• **What the task asks**:
Only the lines from the beginning of the entries through the one that holds "thumb tip: (259, 144)" may appear in the answer, written out exactly and free of pictures.

• **Dataset content**:
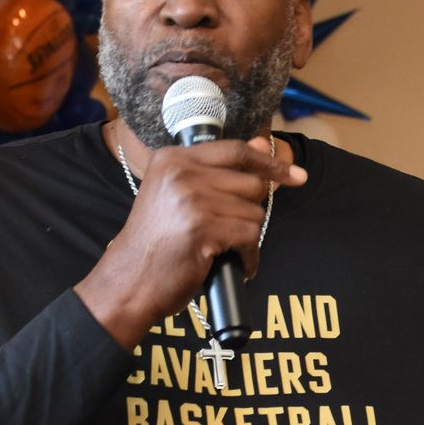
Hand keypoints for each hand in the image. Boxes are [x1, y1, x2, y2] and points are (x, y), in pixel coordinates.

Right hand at [78, 136, 306, 347]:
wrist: (129, 281)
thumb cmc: (155, 243)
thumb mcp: (177, 196)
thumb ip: (216, 171)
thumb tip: (259, 144)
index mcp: (173, 158)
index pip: (235, 150)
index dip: (269, 162)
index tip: (294, 174)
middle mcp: (181, 172)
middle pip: (250, 183)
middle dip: (250, 210)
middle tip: (231, 230)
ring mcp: (192, 199)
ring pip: (253, 212)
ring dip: (247, 236)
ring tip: (225, 249)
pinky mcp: (202, 227)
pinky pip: (250, 236)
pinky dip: (249, 256)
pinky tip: (235, 264)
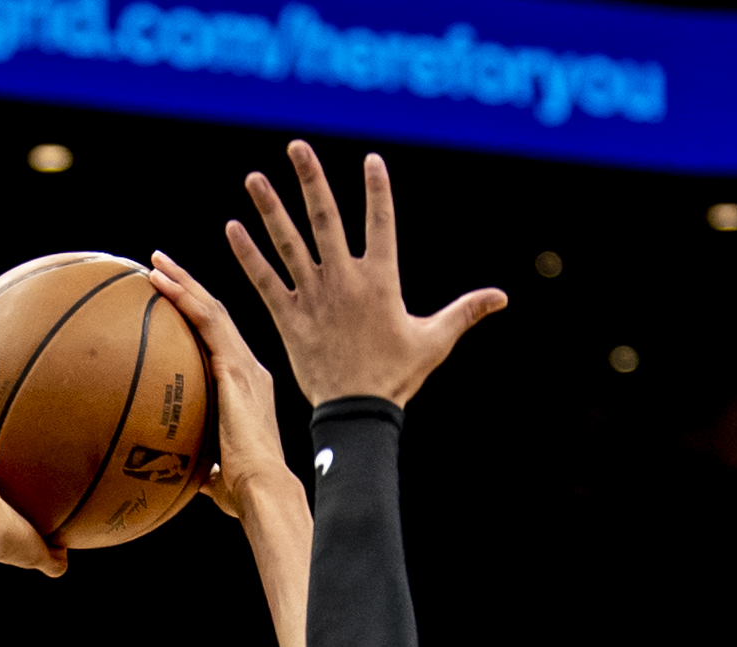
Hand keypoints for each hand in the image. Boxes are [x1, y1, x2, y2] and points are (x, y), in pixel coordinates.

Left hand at [146, 250, 294, 521]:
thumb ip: (204, 470)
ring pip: (212, 309)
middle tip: (159, 266)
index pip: (219, 340)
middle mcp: (249, 368)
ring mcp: (245, 365)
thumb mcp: (216, 475)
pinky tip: (161, 283)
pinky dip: (184, 298)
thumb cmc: (243, 491)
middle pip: (216, 315)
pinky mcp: (236, 368)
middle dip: (189, 286)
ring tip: (156, 262)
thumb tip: (185, 482)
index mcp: (245, 387)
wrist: (262, 488)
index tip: (173, 300)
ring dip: (183, 282)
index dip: (198, 316)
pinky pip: (207, 322)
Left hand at [226, 143, 503, 408]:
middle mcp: (343, 280)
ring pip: (288, 242)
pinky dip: (248, 255)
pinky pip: (264, 280)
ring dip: (270, 208)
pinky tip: (233, 228)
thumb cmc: (397, 376)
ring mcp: (312, 296)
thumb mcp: (436, 340)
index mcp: (380, 280)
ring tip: (254, 178)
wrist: (356, 412)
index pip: (381, 222)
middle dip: (311, 179)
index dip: (377, 190)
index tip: (371, 159)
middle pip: (324, 218)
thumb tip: (503, 297)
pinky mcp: (288, 317)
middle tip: (297, 146)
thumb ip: (465, 311)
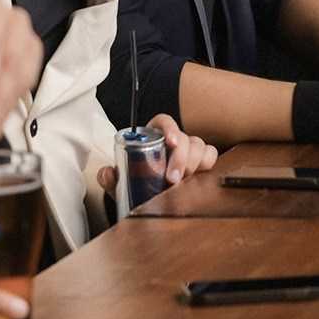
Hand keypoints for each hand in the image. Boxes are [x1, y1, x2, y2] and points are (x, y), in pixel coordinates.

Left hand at [95, 114, 217, 207]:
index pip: (165, 121)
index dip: (171, 128)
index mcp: (153, 136)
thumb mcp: (121, 180)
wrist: (145, 196)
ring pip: (199, 146)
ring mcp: (188, 150)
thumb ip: (109, 177)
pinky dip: (207, 163)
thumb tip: (108, 173)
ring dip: (193, 163)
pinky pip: (210, 155)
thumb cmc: (135, 182)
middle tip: (172, 179)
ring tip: (183, 181)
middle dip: (181, 158)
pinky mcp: (199, 162)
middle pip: (184, 137)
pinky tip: (198, 176)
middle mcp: (173, 140)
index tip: (170, 143)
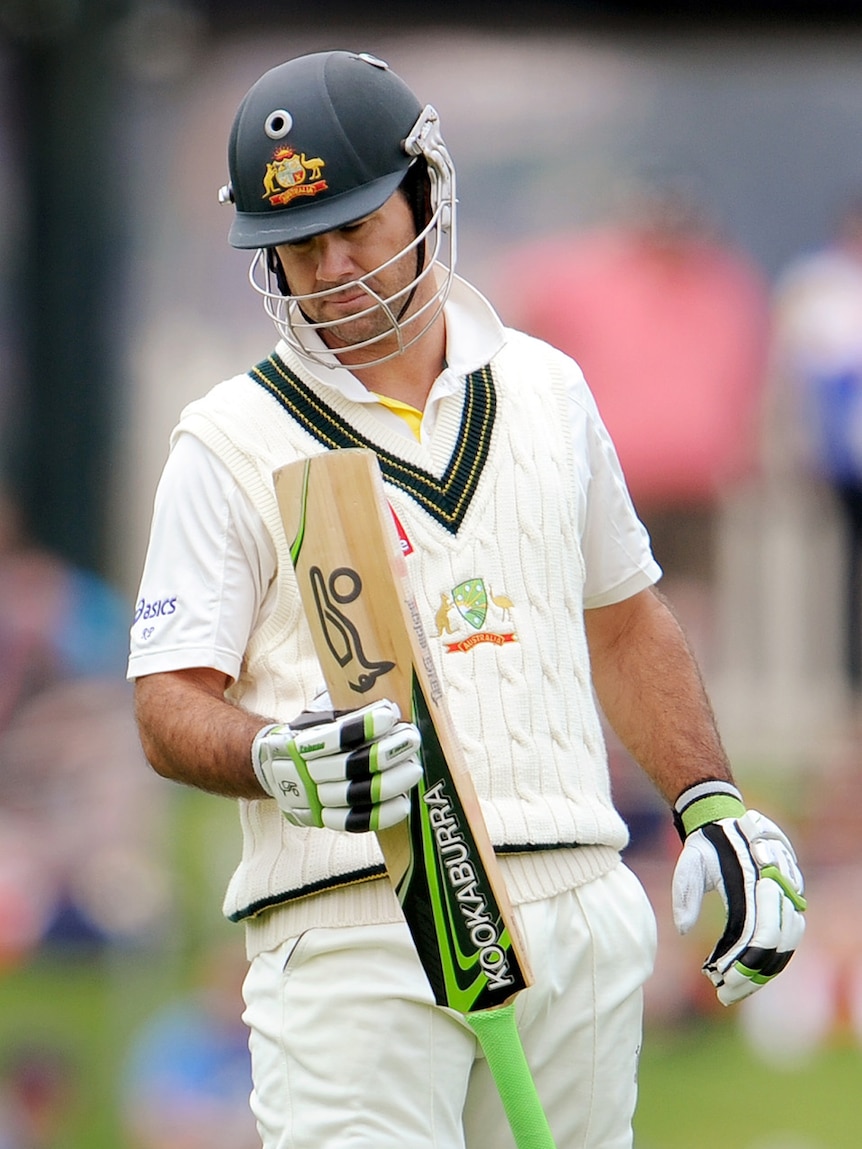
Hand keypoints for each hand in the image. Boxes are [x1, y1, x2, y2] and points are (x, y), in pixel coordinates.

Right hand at [252, 699, 421, 831]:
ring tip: (414, 768)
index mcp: (299, 741)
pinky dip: (380, 814)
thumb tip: (374, 686)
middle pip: (349, 766)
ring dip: (390, 782)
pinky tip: (403, 803)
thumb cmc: (306, 732)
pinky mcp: (322, 817)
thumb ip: (339, 699)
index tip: (390, 715)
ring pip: (354, 794)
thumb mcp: (315, 711)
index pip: (336, 736)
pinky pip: (353, 821)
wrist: (270, 766)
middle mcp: (303, 772)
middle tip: (412, 739)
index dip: (364, 726)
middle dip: (386, 753)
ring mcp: (312, 798)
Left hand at [671, 781, 806, 1005]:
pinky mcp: (791, 898)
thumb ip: (685, 894)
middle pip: (774, 943)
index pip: (755, 933)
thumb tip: (682, 930)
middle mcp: (777, 887)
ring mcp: (788, 892)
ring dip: (764, 970)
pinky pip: (790, 934)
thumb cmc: (705, 846)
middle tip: (725, 995)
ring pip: (788, 942)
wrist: (724, 821)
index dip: (741, 962)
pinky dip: (773, 957)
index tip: (718, 982)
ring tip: (736, 990)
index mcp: (751, 879)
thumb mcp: (689, 864)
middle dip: (752, 974)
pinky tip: (751, 973)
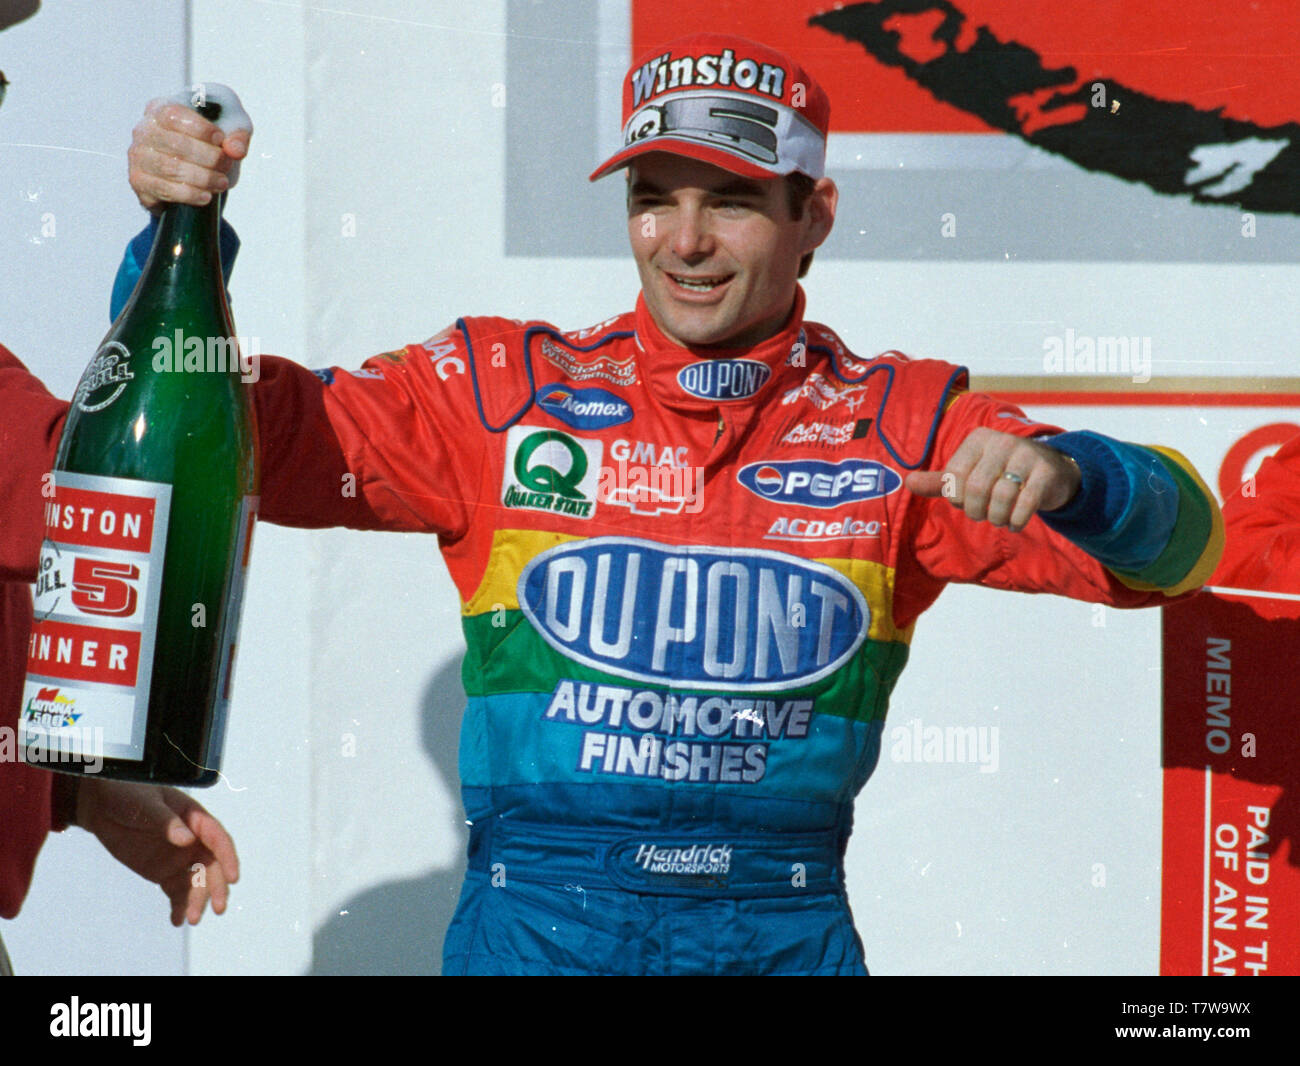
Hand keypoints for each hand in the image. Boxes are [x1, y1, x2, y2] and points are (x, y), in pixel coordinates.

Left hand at [75, 778, 239, 925]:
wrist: (103, 805)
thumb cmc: (128, 794)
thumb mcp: (145, 804)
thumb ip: (166, 822)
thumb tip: (187, 838)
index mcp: (194, 818)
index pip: (217, 839)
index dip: (228, 858)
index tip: (231, 878)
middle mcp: (193, 840)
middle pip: (211, 866)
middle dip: (216, 887)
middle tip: (217, 908)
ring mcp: (179, 857)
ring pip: (196, 883)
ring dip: (197, 901)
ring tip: (190, 919)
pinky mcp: (164, 871)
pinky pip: (176, 892)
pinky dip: (179, 906)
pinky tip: (177, 920)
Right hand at [127, 99, 250, 211]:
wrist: (187, 175)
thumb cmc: (205, 145)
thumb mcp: (226, 133)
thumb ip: (236, 136)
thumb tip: (236, 150)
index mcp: (160, 110)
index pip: (174, 115)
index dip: (200, 129)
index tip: (221, 139)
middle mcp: (144, 131)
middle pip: (176, 144)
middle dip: (208, 157)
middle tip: (226, 165)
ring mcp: (138, 156)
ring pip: (170, 168)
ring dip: (202, 178)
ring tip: (221, 183)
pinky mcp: (139, 181)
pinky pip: (164, 189)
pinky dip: (189, 194)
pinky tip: (206, 196)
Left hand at [905, 427, 1080, 531]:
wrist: (1052, 470)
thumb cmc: (1002, 474)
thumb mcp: (971, 474)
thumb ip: (941, 482)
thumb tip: (908, 483)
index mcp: (978, 439)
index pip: (954, 476)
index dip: (957, 498)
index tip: (966, 502)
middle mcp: (1001, 442)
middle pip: (976, 489)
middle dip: (976, 511)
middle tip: (984, 515)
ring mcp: (1026, 455)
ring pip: (1001, 498)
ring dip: (997, 518)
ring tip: (1001, 519)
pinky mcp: (1046, 472)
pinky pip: (1025, 504)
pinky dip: (1016, 521)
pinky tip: (1015, 524)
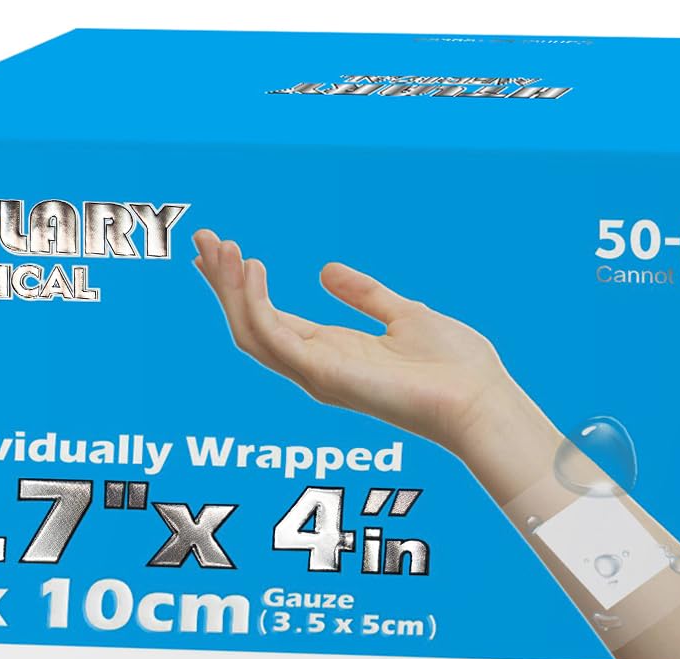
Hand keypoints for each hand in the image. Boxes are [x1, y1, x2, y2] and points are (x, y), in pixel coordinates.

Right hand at [190, 229, 511, 452]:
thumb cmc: (452, 366)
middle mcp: (315, 368)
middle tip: (202, 240)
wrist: (477, 398)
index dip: (241, 286)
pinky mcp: (325, 375)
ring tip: (220, 248)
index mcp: (331, 354)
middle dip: (223, 285)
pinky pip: (274, 339)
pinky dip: (256, 304)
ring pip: (251, 333)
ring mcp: (317, 374)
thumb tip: (326, 271)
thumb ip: (364, 294)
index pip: (270, 320)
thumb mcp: (402, 313)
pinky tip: (253, 269)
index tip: (220, 251)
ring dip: (230, 290)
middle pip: (250, 326)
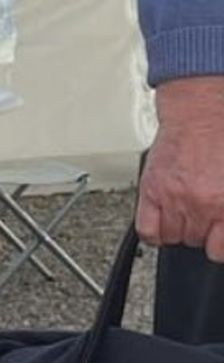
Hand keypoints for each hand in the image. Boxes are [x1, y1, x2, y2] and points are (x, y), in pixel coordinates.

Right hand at [138, 76, 223, 260]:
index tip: (217, 238)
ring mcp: (174, 199)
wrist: (203, 112)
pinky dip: (154, 231)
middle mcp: (201, 204)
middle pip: (196, 241)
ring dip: (178, 229)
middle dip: (201, 230)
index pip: (219, 249)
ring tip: (184, 213)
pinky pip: (147, 230)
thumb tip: (222, 224)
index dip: (218, 245)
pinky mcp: (151, 191)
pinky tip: (163, 220)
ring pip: (171, 237)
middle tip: (203, 216)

• **Task response**:
Hand keypoints for each hand in the image. Boxes are [x1, y1, x2, y2] and points are (x, y), in pixel coordinates.

Right hand at [78, 136, 306, 347]:
wrist: (129, 281)
thumb cmc: (155, 243)
thumb mcp: (177, 196)
thumb ip: (216, 171)
thumb tip: (259, 144)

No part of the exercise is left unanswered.